===== Supplied records =====
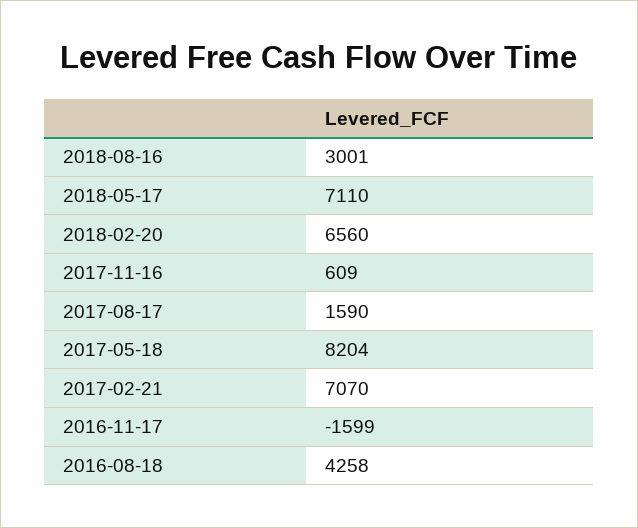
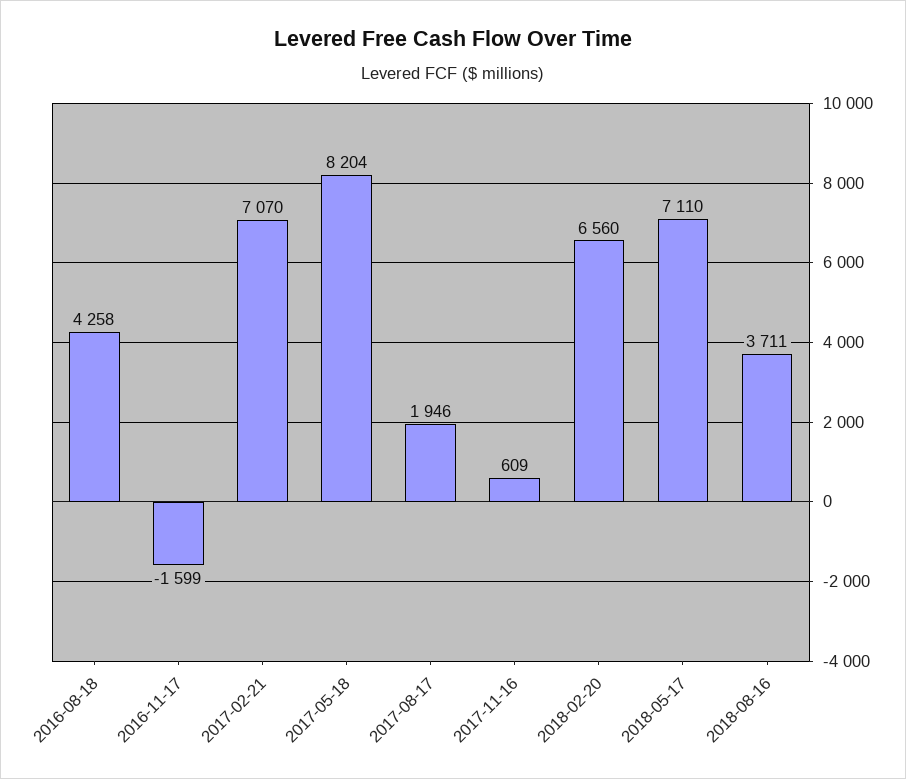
  {
-   "2018-08-16": 3001,
+   "2018-08-16": 3711,
    "2018-05-17": 7110,
    "2018-02-20": 6560,
    "2017-11-16": 609,
-   "2017-08-17": 1590,
+   "2017-08-17": 1946,
    "2017-05-18": 8204,
    "2017-02-21": 7070,
    "2016-11-17": -1599,
    "2016-08-18": 4258
  }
=====
What to work on: Keep the pictures out and transcribe the entries exactly.

Answer box:
  {
-   "2018-08-16": 3001,
+   "2018-08-16": 3711,
    "2018-05-17": 7110,
    "2018-02-20": 6560,
    "2017-11-16": 609,
-   "2017-08-17": 1590,
+   "2017-08-17": 1946,
    "2017-05-18": 8204,
    "2017-02-21": 7070,
    "2016-11-17": -1599,
    "2016-08-18": 4258
  }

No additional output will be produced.